Special Edition

Credit costs in the euro area expected to stabilize in the wake of market rates

09/25/2025

After historic increases, lending rates for households and businesses are calming down. Should we expect a return to normal?

TRANSCRIPT

Isabelle Gounin-Levy: How are bank lending rates to households evolving in the eurozone?

Thomas Humblot: Fixed-rate loans account for around three-quarters of new loans for house purchase in the eurozone. As a result, their average rate is largely influenced by the 10-year swap rate. This 10-year swap rate is a good indicator of the cost of long-term bank funding and depends on inflation expectations and long-term policy rates. It peaked in autumn 2023, then fell with disinflation and the downward revision of the ECB's key interest rate expectations. It has been trading in a range of 2.30% to 2.60% since spring 2024. These developments have been reflected, with a slight lag, in the average rate of housing loans. After peaking at 4.06% in November 2023, it fell sharply until February 2025 (3.33%) and then stabilised around that level, standing at precisely 3.28% in July 2025 according to the latest figures published by the ECB.

Consumer loan rates, for their part, are more dependent on short-term interest rates. They fell slightly, from around 8% in January 2024 to 7.46% in July 2025, but much less sharply than market rates. This is because they incorporate a risk premium that remains relatively high in an uncertain economic environment.

Isabelle Gounin-Levy: And what about loans to businesses?

Thomas Humblot: In July 2025, loans to non-financial corporations with a reference rate of three months or less accounted for 60% of new lending, and as much as 80% if the maturity is extended to one year. As a result, business loans are, on average, more dependent on short-term market rates than on long-term rates.

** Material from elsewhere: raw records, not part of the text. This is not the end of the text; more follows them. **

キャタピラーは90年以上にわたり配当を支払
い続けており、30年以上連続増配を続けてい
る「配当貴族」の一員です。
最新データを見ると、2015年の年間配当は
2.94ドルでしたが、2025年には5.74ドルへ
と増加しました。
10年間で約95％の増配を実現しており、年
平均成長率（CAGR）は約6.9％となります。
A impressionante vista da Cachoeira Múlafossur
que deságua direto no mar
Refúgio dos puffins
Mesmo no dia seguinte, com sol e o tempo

In line with the latter, after peaking at 5.78% in November 2023, they fell until July 2025 to 3.52%.

Isabelle Gounin-Levy: How do you see the cost of credit for households and businesses evolving over the coming quarters?

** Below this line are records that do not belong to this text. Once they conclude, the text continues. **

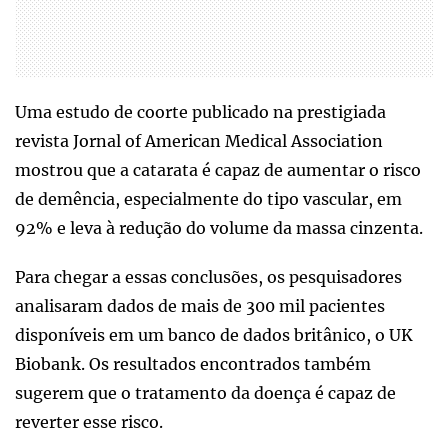
Uma estudo de coorte publicado na prestigiada
revista Jornal of American Medical Association
mostrou que a catarata é capaz de aumentar o risco
de demência, especialmente do tipo vascular, em
92% e leva à redução do volume da massa cinzenta.
Para chegar a essas conclusões, os pesquisadores
analisaram dados de mais de 300 mil pacientes
disponíveis em um banco de dados britânico, o UK
Biobank. Os resultados encontrados também
sugerem que o tratamento da doença é capaz de
reverter esse risco.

Thomas Humblot: In our scenario, key interest rates are expected to stabilise at their current levels at least until autumn 2026. The moderate rise in some 10-year sovereign rates that we anticipate masks a relative stability in key interest rate expectations and in the 10-year swap rate. Such moderate increase also stems from an assumption of widening swap spreads, which measure the difference between sovereign rates and the swap rate. As a result, credit conditions for households and businesses are expected to remain fairly close to current levels over the next few quarters, based on these underlying assumptions.